Loneliness is a growing problem for all of society, but it carries obvious risks for immigrants who are moving to a new country and face various barriers to meeting new people. Research from the University of Bath highlights how their wellbeing significantly improves when they devote their income to tackling this problem.

Loneliness among migrants can often be compounded by the sometimes “hostile” atmosphere with which migrants can be greeted in their new homes. Anti-immigrant rhetoric has been commonplace in both the media and the political spheres for some time now, while Covid brought well-documented cases of discrimination and hostility towards certain ethnic groups.

Sense of isolation

This can lead to a sense of real isolation and social exclusion for many migrants. Indeed, a recent report found that 58% of migrants in the UK thought that isolation was the biggest challenge they faced.

The Bath research highlights how difficult many migrants find making friends, with many reporting that their accent and even appearance mark them out as different from natives.

As such, helping people to address these challenges is important, but also far from straightforward. The researchers argue that how migrants spend their money is crucial. For instance, while this is true for most of us, it’s especially important for migrants to choose experiential purchases rather than material purchases.

Such purchases are not only well known to provide more enduring satisfaction, but they also help us to meet and connect with other people. Sadly, the researchers found that migrants often spend their money on material things rather than experiential things.
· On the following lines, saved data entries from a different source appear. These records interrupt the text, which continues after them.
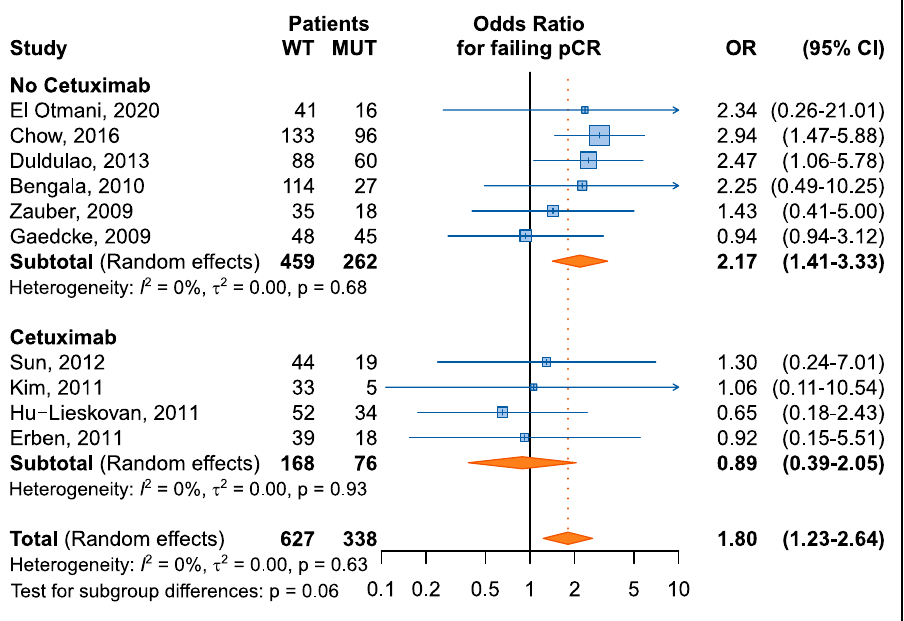
Figure 3. Forrest plot for the risk of not achieving a pathological complete response (pCR) in patients with a KRAS mutation according by cetuximab treatment [29,31–39].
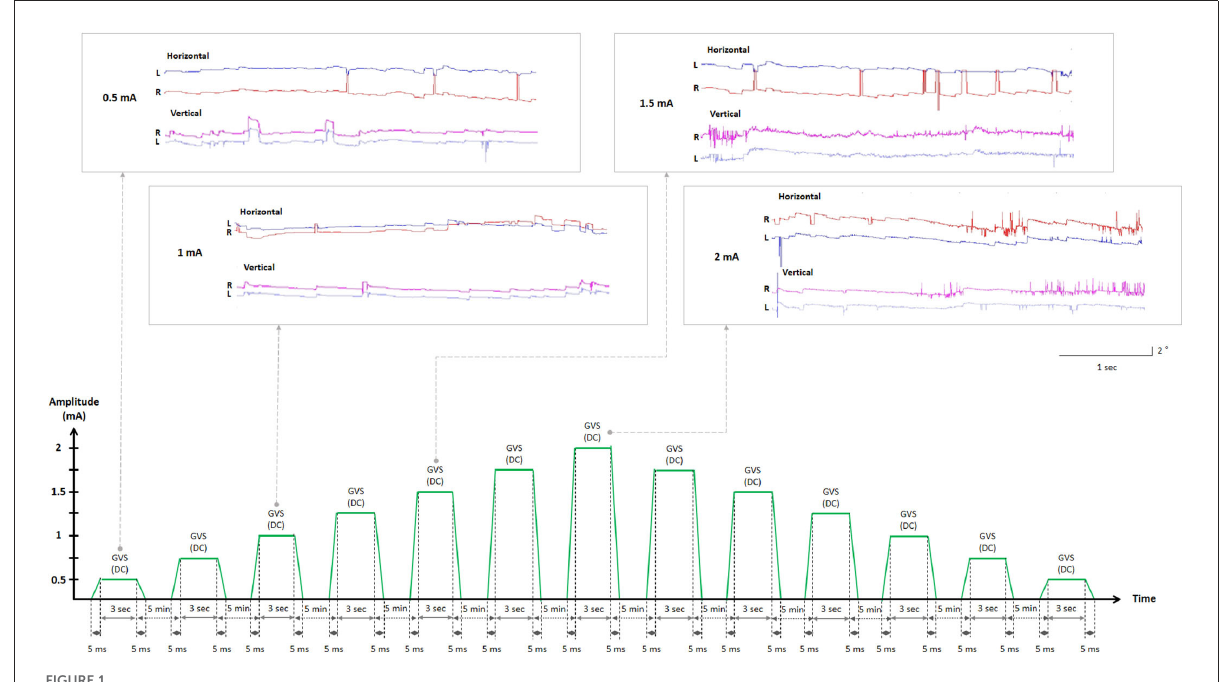
FIGURE1 Experimental design flowchart. Representations of ocular movements during GVS application (in the boxes). The two-step approach to determining GVS thresholds. GVS, galvanic vestibular stimulation; DC, direct current; L, left eye (blue); R, right eye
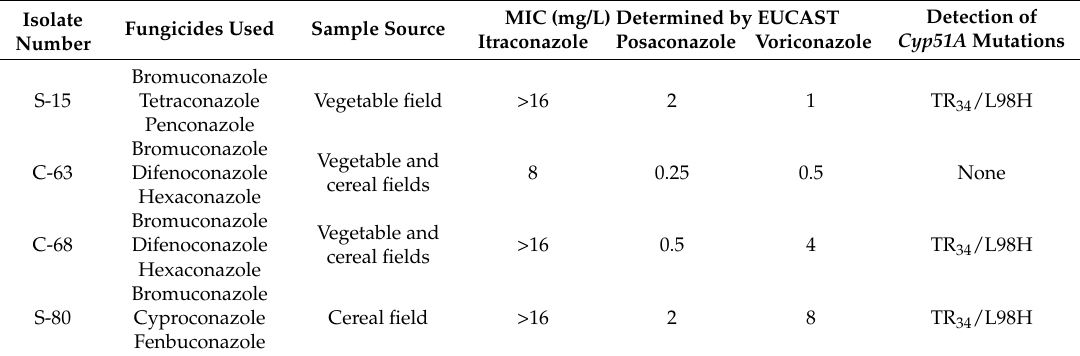
Table 2. Results of susceptibility testing performed by broth microdilution (EUCAST) and analysis of cyp51A mutations for four azole-resistant A. fumigatus sensu stricto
What’s more, they do this because they think it will help them to integrate into the culture of their host country.

Fostering materialism

They suggest that the very act of social exclusion itself can often foster materialism as we treat things as a kind of pick-me-up to try and combat loneliness.

More experiential purchases could be a more effective remedy, as could so-called “prosocial purchases”, which are when we spend money on others rather than on ourselves. These not only can make others happy but they can also help to connect us to them.

These prosocial purchases can also prompt a feeling of us having a beneficial impact on others, which helps to boost our sense of inclusion and therefore makes us feel more positively about ourselves. Indeed, the authors believe that prosocial purchases may be even more beneficial than experiential purchases.

While this is by no means straightforward during a cost of living crisis, it’s perhaps food for thought for migrants who wish to foster greater inclusion with the community in their new home.